Difference listings:
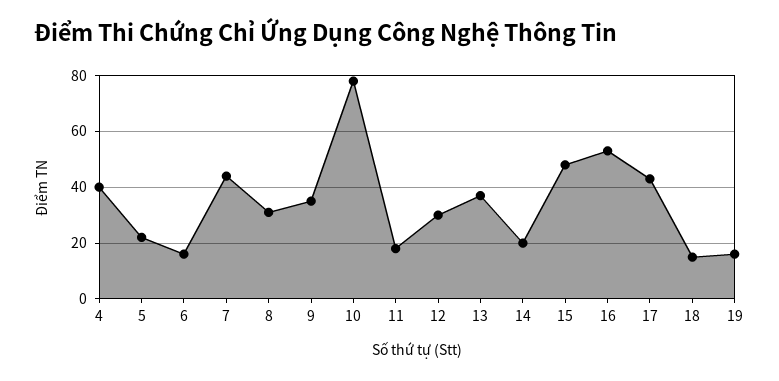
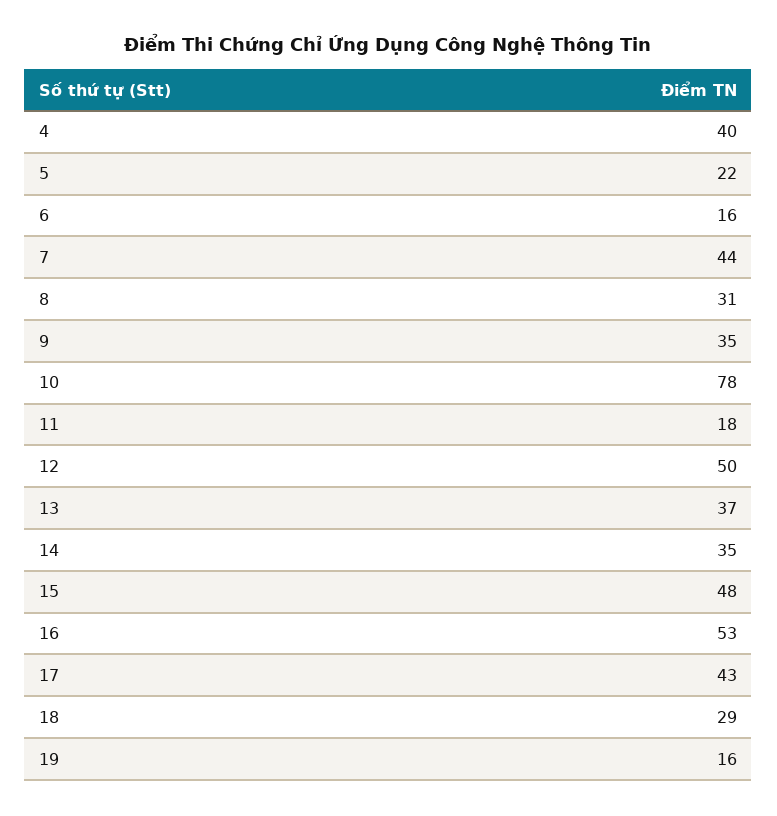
  {
    "4": 40,
    "5": 22,
    "6": 16,
    "7": 44,
    "8": 31,
    "9": 35,
    "10": 78,
    "11": 18,
-   "12": 30,
+   "12": 50,
    "13": 37,
-   "14": 20,
+   "14": 35,
    "15": 48,
    "16": 53,
    "17": 43,
-   "18": 15,
+   "18": 29,
    "19": 16
  }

▶ **WHAT THE EXERCISE ASKS**
If an entry holds a picture, leave the picture out and repeat the rest exactly.

▶ **ANSWER FOR THIS EXERCISE**
  {
    "4": 40,
    "5": 22,
    "6": 16,
    "7": 44,
    "8": 31,
    "9": 35,
    "10": 78,
    "11": 18,
-   "12": 30,
+   "12": 50,
    "13": 37,
-   "14": 20,
+   "14": 35,
    "15": 48,
    "16": 53,
    "17": 43,
-   "18": 15,
+   "18": 29,
    "19": 16
  }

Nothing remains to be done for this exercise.